Insomma, si sentiva sotto stress come non mai. Per questo mi sono detto, mo’ tocca a me, fammi stare calmo, almeno le rendo la vita piú facile. In fondo la democrazia è anche questo, fare un piccolo sforzo per semplificare la vita agli altri. E ho sorriso. Credo di aver fatto il sorriso dell’uomo forte, di quello che sa come controllare la situazione.
Lei prima ha detto:
– Vediamo cosa abbiamo qui.
E dopo:
– Ah!

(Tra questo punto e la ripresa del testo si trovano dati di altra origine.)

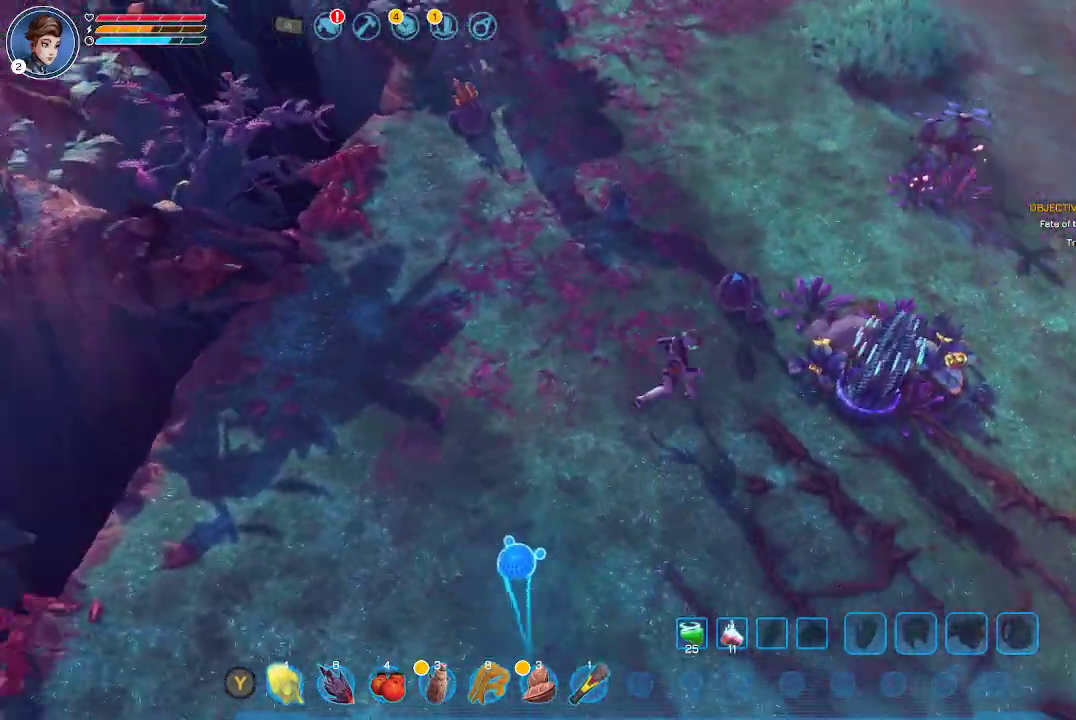
{"buttons": [], "left_stick": "center", "right_stick": "center", "events": [[100, "right_stick", "center"], [367, "left_stick", "center"], [400, "A", "down"], [467, "A", "up"]]}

E che hai fatto?
Non ho ancora capito se il tu, in alcune situazioni, sia un gesto di comprensione o di potere. Comunque, s’era mossa di un passo per preparare la siringa. E mentre inciarmava con l’attrezzatura l’ho guardata: le braccia, il collo, le gambe, la pelle del viso, erano bianchissimi. Qui c’era qualcosa che non andava: io ero calmo e stavo cosí combinato, lei aveva avuto una settimana di lavoro stressante e aveva la pelle immacolata.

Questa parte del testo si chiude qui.